Local-first MCP memory for AI agents — the searchable corpus (library). Pairs with mcp-memory-rs for curated state.
git clone https://github.com/DioNanos/mcp-vl-msa-rs{
"mcpServers": {
"mcp-vl-msa-rs": {
"command": "mcp-vl-msa-rs"
}
}
}MCP Servers overview
# mcp-vl-msa-rs
A searchable long-term memory for AI agents, exposed as an MCP stdio server.
Index documents, notes and past conversations into collections; retrieve the
top-k relevant chunks for a query and inject the original text back to the
model; add or drop agent memories with `msa_remember` / `msa_forget`. Pure
Rust, BM25 over [tantivy](https://github.com/quickwit-oss/tantivy), zero ML
deps in the default build; optional in-process dense rerank.
Any MCP client (Claude Code, Codex, or anything speaking MCP stdio) gets the
same memory: a queryable corpus that survives across sessions and model swaps,
with no cloud account and no embedding service required. Use it to give an
agent durable recall over a knowledge base, a docs tree, or its own chat
history — retrieval that returns the original text, not just embeddings.

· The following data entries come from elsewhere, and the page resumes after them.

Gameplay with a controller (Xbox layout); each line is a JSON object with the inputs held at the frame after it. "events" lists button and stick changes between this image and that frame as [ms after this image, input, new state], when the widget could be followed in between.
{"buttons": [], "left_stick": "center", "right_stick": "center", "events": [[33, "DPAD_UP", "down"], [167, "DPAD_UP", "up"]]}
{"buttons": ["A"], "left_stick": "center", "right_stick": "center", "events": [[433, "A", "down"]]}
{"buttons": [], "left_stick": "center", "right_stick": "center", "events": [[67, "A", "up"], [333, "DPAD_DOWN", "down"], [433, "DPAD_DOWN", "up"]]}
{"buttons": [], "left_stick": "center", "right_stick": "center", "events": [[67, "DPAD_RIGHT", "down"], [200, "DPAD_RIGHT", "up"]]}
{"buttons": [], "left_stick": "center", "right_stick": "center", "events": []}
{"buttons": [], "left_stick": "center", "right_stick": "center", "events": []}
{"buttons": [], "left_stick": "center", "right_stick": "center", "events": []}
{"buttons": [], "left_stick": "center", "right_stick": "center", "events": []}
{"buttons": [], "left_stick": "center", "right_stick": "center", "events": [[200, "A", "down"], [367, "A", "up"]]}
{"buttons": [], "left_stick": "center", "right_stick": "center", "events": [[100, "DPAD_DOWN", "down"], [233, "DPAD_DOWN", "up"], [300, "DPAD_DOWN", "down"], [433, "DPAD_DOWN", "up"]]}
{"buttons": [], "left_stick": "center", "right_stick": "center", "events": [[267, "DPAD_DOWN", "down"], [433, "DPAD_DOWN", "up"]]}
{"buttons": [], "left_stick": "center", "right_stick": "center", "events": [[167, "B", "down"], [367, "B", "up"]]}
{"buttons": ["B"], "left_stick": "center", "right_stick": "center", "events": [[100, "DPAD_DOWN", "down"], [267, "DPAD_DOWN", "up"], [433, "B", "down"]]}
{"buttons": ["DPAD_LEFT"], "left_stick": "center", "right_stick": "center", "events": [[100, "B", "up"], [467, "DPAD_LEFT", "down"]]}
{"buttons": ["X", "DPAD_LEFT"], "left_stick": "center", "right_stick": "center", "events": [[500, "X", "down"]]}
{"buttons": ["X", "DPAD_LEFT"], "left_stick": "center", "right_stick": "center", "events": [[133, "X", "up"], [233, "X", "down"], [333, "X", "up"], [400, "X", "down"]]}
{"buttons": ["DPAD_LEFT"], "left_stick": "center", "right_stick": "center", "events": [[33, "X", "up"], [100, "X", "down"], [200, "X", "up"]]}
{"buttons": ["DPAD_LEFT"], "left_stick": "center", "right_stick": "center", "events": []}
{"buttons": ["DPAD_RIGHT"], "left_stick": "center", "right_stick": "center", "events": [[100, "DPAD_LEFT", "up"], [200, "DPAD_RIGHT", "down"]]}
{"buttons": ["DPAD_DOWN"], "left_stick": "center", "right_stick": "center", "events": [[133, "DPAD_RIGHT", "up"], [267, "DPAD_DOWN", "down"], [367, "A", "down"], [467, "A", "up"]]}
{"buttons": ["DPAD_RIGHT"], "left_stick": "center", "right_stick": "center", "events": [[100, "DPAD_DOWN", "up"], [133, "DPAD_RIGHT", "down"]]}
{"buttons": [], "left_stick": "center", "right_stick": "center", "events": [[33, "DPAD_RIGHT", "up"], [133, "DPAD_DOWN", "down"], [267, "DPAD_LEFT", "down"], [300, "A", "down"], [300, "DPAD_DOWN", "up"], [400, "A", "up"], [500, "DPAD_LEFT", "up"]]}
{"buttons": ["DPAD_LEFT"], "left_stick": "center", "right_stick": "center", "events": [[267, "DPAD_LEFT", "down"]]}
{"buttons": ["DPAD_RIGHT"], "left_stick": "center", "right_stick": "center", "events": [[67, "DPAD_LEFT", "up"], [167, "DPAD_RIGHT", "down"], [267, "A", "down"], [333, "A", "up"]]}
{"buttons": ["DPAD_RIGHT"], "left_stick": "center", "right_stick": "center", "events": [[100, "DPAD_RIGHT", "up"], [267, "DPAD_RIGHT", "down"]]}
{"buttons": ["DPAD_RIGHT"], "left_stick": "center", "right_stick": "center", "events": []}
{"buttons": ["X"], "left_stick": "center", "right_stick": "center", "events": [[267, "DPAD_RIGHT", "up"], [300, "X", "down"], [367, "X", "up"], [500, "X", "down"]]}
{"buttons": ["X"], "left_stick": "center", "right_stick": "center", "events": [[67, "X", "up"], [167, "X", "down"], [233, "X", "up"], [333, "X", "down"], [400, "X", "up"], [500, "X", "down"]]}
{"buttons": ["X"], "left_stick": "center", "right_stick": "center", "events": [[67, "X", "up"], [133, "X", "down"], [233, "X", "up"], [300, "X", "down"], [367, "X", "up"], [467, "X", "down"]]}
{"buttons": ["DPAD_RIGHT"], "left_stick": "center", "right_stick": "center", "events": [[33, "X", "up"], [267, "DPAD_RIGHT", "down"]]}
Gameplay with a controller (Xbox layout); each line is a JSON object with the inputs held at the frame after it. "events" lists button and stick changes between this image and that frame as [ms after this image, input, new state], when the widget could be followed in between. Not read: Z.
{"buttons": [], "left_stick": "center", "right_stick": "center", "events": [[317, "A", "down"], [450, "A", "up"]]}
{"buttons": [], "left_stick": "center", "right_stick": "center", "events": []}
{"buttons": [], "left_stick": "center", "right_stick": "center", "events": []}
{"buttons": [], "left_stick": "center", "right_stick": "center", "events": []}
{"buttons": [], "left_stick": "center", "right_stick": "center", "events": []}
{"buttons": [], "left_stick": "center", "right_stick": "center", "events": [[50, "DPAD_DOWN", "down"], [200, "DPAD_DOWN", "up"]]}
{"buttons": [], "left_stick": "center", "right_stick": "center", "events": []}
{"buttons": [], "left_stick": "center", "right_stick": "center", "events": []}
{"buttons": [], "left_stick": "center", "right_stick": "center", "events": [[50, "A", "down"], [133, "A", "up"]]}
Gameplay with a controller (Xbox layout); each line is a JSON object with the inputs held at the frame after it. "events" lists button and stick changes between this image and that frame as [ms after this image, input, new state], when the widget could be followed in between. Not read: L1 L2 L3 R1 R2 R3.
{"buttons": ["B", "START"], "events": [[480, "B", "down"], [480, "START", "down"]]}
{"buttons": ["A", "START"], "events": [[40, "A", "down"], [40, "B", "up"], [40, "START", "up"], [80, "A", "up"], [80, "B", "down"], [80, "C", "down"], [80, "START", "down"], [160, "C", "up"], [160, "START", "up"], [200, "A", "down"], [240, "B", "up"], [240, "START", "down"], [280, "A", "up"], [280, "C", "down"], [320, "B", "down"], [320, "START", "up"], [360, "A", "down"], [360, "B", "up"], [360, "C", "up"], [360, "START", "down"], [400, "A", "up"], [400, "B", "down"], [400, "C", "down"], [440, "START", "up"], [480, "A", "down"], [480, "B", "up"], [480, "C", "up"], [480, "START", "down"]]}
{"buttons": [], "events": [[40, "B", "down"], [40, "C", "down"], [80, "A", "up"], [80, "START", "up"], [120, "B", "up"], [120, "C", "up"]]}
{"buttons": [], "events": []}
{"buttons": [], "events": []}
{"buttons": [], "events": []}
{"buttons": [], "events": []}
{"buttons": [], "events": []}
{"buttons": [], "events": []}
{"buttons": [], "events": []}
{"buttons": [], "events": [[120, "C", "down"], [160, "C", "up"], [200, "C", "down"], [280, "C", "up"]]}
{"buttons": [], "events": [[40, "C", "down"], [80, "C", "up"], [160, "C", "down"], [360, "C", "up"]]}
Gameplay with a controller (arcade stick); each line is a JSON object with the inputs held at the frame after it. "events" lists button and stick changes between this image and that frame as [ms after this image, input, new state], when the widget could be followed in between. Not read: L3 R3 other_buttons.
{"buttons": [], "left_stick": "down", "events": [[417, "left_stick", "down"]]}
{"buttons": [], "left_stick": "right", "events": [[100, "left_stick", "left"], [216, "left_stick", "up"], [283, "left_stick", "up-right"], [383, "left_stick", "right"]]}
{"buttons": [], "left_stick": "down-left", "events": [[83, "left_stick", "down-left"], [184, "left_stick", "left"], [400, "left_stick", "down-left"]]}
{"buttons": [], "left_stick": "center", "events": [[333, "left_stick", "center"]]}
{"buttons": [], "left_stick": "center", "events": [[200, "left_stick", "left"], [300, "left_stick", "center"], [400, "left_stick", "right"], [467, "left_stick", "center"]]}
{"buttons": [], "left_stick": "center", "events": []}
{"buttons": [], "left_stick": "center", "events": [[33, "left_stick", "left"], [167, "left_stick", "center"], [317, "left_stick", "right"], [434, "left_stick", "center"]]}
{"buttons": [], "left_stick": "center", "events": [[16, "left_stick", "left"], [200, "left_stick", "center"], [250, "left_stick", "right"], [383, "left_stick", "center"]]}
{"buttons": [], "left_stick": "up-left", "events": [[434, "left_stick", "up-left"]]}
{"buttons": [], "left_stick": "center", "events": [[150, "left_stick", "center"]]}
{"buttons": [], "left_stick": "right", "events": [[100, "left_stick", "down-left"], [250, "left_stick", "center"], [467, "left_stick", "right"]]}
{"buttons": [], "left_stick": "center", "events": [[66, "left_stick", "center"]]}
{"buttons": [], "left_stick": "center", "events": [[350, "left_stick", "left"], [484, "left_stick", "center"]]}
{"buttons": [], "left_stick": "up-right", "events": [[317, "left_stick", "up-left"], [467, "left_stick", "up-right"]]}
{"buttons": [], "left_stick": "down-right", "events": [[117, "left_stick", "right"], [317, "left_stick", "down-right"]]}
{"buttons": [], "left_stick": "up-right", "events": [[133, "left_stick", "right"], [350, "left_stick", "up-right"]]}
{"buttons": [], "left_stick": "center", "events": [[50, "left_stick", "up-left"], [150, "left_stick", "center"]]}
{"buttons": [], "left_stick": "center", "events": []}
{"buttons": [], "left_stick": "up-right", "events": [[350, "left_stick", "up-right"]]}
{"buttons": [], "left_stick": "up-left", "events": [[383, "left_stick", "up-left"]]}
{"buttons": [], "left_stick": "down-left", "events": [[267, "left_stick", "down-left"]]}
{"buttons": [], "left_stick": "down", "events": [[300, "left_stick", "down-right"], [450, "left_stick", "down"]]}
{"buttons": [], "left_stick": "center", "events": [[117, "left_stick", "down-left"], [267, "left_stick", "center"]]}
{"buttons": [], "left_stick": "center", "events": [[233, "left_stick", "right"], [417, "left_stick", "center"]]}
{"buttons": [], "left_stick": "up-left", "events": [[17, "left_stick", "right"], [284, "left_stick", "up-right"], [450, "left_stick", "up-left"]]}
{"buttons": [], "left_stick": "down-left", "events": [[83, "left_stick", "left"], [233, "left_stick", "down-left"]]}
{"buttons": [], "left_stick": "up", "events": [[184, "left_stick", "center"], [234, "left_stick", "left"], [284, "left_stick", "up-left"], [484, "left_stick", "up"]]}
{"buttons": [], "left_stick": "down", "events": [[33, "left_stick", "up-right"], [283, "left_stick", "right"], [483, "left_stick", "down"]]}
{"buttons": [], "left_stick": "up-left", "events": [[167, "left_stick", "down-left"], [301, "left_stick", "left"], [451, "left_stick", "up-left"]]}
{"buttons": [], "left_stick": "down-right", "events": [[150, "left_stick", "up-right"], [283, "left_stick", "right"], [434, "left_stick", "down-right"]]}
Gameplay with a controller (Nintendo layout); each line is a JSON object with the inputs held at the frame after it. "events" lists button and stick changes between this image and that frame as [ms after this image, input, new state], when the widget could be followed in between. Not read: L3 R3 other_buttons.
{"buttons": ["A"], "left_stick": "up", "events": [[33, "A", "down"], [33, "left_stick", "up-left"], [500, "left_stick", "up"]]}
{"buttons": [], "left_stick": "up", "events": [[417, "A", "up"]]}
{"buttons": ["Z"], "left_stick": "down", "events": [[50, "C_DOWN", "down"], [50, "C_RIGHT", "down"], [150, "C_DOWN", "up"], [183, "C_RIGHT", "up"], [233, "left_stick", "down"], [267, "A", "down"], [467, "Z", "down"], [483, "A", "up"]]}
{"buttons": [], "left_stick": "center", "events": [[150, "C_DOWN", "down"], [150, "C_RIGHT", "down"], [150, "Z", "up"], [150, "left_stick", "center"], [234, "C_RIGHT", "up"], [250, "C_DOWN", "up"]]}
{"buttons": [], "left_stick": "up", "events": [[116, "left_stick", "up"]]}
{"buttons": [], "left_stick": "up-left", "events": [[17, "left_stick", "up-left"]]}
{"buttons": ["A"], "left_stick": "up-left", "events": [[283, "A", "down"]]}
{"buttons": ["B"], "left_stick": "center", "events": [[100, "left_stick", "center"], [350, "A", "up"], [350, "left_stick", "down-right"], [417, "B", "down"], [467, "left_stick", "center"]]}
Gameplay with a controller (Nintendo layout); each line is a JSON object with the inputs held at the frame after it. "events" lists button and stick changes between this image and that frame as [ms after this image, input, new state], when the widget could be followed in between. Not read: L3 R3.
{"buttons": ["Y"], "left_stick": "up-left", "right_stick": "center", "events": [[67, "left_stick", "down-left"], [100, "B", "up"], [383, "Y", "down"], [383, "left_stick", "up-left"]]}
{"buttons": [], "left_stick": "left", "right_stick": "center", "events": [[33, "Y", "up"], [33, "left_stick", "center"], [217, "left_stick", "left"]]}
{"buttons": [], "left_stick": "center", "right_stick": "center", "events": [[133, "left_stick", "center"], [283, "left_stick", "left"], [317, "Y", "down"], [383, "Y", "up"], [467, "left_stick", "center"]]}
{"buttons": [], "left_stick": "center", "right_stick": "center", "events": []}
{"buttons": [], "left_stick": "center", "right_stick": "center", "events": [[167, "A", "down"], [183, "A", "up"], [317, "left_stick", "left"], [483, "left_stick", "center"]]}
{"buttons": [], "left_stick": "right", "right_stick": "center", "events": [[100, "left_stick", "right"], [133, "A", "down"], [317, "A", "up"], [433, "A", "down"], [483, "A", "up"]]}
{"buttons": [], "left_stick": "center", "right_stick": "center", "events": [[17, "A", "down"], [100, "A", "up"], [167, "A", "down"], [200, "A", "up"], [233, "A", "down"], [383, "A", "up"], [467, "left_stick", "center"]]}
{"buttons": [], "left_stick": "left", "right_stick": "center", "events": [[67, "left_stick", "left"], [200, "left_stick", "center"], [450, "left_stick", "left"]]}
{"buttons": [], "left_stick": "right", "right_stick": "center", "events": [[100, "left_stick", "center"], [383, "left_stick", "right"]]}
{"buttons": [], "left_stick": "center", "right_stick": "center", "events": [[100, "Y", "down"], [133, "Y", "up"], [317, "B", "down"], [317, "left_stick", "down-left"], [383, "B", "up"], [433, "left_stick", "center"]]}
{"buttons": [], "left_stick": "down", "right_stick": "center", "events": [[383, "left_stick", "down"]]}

It is one half of a two-part memory: this server is the **library** (corpus
recall), its companion [mcp-memory-rs](https://github.com/DioNanos/mcp-memory-rs)
is the **notebook** (curated state). An agent that swaps models loses neither.
```mermaid
flowchart LR
A["AI agent<br/>(any MCP client)"]
A -->|"curated state<br/>read / write / sync"| M["mcp-memory-rs<br/><i>the notebook</i>"]
A -->|"corpus recall<br/>index / search / fetch"| V["mcp-vl-msa-rs<br/><i>the library</i>"]
M --- D1[("JSON categories<br/>SQLite FTS5")]
V --- D2[("tantivy BM25<br/>collections")]
```
**The name**: `msa` is the retrieval pattern it borrows from the Memory Sparse
Attention paper (arXiv:2603.23516) — an *extrinsic* approximation, not the
neural model; distinct from MiniMax's MSA-architecture LLMs, which are
*intrinsic* (in-model) generators. `vl` is for Vivling (`codex-vl`), its first
adopter — but the server is fully AI-agnostic and depends on nothing from it.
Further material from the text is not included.